Based on the case law analyzed above, state or federal laws that require drug tests as a condition of receiving governmental benefits without regard to an individualized suspicion of illicit drug use may be subject to constitutional challenge. Drug tests historically have been considered searches for the purposes of the Fourth Amendment. For searches to be reasonable, they generally must be based on individualized suspicion unless the government can show a special need warranting a deviation from the norm. However, governmental benefit programs like TANF, SNAP, unemployment compensation, and housing assistance do not naturally evoke the special needs that the Supreme Court has recognized in the past.
Read the Congressional Service Report here.
If we’re to keep with true conservative principles, including those principles in the US Constitution, it’s easy to see that the bill as proposed should not just be killed, but withdrawn entirely out of embarrassment.
If we’re to hold true to the ideal that people are innocent until proven guilty, the only way to properly trigger the limiting of benefits upon drug use is to consider legislation that affects recipients if they’re convicted of a drug crime. It’s a far better path than expanding the nanny state into unheard of authority.
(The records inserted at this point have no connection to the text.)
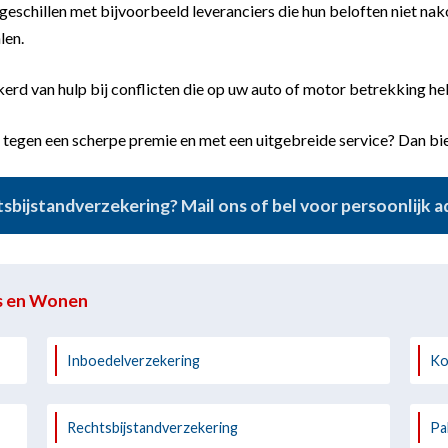
j geschillen met bijvoorbeeld leveranciers die hun beloften niet n
len.
erd van hulp bij conflicten die op uw auto of motor betrekking h
 tegen een scherpe premie en met een uitgebreide service? Dan bie
sbijstandverzekering? Mail ons of bel voor persoonlijk a
is en Wonen
Inboedelverzekering
Ko
Rechtsbijstandverzekering
Pa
I had mentioned before that utilizing an adjudication of a drug crime is how Montana limits TANF benefits for drug users, so there is strong precedent for it that isn’t going to run afoul of the constitution. Believe me, I hate drug users as much as, if not more than a lot of people. But executing everyone because you can’t find the guilty party is how they do it in dictatorships. You’re not guilty until proven innocent here. Not in South Dakota, and not in America.
House Bill 1076 needs to be withdrawn, or barring a sense of dignity or conscience, killed immediately. Because that’s not how we’re supposed to do it in this country. Period.